• **SOAL YANG DIAJUKAN 1**: Salin ulang baris-baris catatan di bawah ini tanpa perubahan apa pun, mulai dari baris yang memuat "family: Polypodiaceae" sampai dengan baris yang memuat "catalogue / barcode: US 775885", termasuk kedua baris tersebut.

• **TEKS SUMBER**:
※ ※ ※

IDUL FITRI : HARI RAYA PERSAUDARAAN.

Jakarta, Nasionalnews – KH. As’ad Said Ali, Waka PBNU mengatakan beberapa tahun merayakan  Idul Fitri di tanah Arab, suasananya sungguh berbeda dengan di tanah air. Di negeri Arab, idul Adha dirayakan lebih meriah, sebaliknya Idul Fitri dirayakan sederhana saja.. Sedangkan kita merayakan Idul Fitri hingga  satu minggu dan diberbagai tempat diakhiri dengan festival atau keramaian.

“Selain ucapan “ Minal  Aidzin Wal Faidzin “ seperti  di Timur Tengah,
umumnya kita tambahkan kalimat  “:Mohon Maaf Lahir dan Batin “ suatu ungkapan khas Indonesia. Seminggu berkeliling bersilaturahim kepada yang lebih tua atau mereka yg dihormati. Hal itu berbeda di dunia Arab karena  saling kunjung yang relatif hanya dilakukan dilingkungan dikeluarga yg terbatas,” tuturnya, Kamis, 14/5/2021.

Ia melanjutkan, Idul Fitri atau lebaran adalah hari raya persaudaraan.  Istilah lain adalah “ Halal Bihalal”, kalimat Arab difrasakan dalam bahasa Indonesia.  Di tanah Arab kalimat itu tidak lazim terdengar, suatu yang khas Indonesia. Artinya kira kira, semuanya halal karena sudah melaksanakan ibadah puasa dan saling memaafkan satu sama lain.

Idul Fitri memang bernuansa agama, tetapi prakteknya telah membudaya. Non muslimpun larut ikut menikmati suasana lebaran , turut mengucapkan selamat lebaran dan mencicipi ketupat yang keluar setiap hari raya. Idul fitri mempunyai dua sisi, agama dan budaya. Dan muslimpun membalas ketika hari raya tetangganya yang berbeda agama dengab cara yang kurang lebih sama dan hal itu karena ikatan budaya persaudaraan.

※ ※ ※

Catatan dari sebuah koleksi
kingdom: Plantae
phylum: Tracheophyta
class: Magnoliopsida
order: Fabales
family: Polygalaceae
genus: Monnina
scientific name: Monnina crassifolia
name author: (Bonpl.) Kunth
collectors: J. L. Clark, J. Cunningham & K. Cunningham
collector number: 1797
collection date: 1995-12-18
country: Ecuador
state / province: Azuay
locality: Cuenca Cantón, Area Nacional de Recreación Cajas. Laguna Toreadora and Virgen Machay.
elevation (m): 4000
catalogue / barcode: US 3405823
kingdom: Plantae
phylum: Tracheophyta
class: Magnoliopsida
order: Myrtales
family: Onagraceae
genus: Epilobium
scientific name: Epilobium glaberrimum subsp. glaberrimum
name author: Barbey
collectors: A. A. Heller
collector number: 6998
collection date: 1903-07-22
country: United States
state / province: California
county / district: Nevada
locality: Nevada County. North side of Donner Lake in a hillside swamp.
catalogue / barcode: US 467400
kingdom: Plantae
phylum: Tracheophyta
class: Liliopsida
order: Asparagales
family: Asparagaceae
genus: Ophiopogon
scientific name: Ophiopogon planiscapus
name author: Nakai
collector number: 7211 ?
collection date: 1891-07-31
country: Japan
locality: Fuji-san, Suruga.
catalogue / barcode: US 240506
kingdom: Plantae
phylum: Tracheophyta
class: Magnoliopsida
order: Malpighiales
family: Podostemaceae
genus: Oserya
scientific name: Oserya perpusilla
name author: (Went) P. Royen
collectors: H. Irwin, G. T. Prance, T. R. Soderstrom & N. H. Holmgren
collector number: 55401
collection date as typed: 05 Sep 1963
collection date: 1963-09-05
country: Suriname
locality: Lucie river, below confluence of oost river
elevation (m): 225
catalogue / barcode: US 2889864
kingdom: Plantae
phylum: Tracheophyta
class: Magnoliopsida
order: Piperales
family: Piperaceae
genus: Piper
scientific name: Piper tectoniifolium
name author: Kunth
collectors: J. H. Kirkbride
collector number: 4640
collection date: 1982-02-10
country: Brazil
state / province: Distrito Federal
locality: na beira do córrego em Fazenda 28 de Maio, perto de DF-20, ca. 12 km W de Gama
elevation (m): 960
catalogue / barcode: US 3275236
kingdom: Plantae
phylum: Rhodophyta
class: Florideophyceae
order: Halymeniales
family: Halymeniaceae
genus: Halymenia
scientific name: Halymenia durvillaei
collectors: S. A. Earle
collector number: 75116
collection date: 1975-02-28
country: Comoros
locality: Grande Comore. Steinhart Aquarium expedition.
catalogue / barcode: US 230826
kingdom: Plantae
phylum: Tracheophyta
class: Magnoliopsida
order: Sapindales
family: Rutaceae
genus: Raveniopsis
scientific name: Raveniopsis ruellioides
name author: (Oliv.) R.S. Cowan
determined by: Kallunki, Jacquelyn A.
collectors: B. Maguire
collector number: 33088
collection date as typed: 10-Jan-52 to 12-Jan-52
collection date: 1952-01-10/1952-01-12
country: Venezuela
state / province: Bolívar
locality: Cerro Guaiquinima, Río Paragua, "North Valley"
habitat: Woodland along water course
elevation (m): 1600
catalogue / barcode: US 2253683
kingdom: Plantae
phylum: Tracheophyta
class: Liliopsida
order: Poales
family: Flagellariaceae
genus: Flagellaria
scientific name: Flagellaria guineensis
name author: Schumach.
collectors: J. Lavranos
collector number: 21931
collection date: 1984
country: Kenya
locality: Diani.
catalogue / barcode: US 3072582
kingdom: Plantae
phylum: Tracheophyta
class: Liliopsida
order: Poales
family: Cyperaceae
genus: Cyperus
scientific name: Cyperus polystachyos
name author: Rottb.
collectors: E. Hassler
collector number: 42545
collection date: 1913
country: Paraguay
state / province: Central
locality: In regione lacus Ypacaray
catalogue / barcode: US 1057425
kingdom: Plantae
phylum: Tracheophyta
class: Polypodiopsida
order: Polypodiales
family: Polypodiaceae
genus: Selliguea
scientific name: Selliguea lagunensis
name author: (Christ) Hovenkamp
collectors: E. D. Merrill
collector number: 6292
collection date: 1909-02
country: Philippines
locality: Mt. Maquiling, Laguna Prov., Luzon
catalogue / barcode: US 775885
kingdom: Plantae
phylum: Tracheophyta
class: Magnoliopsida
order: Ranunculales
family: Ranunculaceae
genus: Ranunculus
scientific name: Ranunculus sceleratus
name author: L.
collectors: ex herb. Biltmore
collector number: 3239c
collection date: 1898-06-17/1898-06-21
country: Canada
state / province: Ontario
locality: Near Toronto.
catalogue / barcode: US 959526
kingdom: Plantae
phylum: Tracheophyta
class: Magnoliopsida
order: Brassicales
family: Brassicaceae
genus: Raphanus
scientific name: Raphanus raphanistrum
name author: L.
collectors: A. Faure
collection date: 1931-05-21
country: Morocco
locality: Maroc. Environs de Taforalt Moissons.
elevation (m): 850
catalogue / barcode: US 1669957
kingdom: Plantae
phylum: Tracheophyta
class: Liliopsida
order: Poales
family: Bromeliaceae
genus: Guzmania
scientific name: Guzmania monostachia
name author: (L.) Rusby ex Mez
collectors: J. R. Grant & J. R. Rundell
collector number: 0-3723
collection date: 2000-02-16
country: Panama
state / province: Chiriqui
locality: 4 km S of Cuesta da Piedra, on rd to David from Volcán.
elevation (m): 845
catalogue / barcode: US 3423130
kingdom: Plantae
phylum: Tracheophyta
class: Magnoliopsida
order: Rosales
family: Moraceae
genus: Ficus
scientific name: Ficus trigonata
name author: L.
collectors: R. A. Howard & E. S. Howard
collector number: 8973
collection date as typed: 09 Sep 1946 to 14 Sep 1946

※ ※ ※

• **SOAL YANG DIAJUKAN 2**: Teruskan teks tentang Idul Fitri sebagai hari raya persaudaraan, dimulai setelah kalimat terakhir yang tercantum.

• **JAWABAN TUGAS 1**:
family: Polypodiaceae
genus: Selliguea
scientific name: Selliguea lagunensis
name author: (Christ) Hovenkamp
collectors: E. D. Merrill
collector number: 6292
collection date: 1909-02
country: Philippines
locality: Mt. Maquiling, Laguna Prov., Luzon
catalogue / barcode: US 775885

• **JAWABAN TUGAS 2**:
Mungkin kita tidak menyadari bahwa negara dan bangsa. Indonesia terbentuk dari budaya persaudaraan. Silaturahmi berarti hubungan kasih sayang. Bayangkan multi suku,  multi  agama , multi bahasa, multi pulau yang berjauhan tapi menjadi suatu ikatan persaudaraan keluarga bangsa.

Suatu ikatan persaudaraan yang  bersifat spiritual  atau batin yang menembus sekat sekat perbedaan secara fisik dan multi dimensi. Namun persaudaraan itu terkadang terganggu sesaat ketika sedang timbul konflik kepentingan atau politik. Akan selesai kalau sudah mencapai mufakat, suatu kesadaran saling memerlukan satu sama lain.

Kita bisa membayangkan, seandainya pada 18 Agustus 1945 para pendiri bangsa gagal menyepakati sila kesatu Pancasila, Ketuhanan Yang Maha Esa. Bangsa besar ini lahir karena jiwa persaudaraan yang kuat dan sudah menjadi kehendak Ilahi Rabbi.  Nilai dasar yang menjadi fondasinya adalah saling maaf dan memaafkan, tidak pandang strata sosial dan jabatannya.

“Lebaran mengandung suatu kekuatan sosial yang dahsyat dan hal itu ditunjukkan dengan waktu proklamasi kemerdekaan 17 Agustus  1945 , suatu kebahagiaan bangsa, jatuh pada bulan Ramadhan,” pungkasnya. (Red)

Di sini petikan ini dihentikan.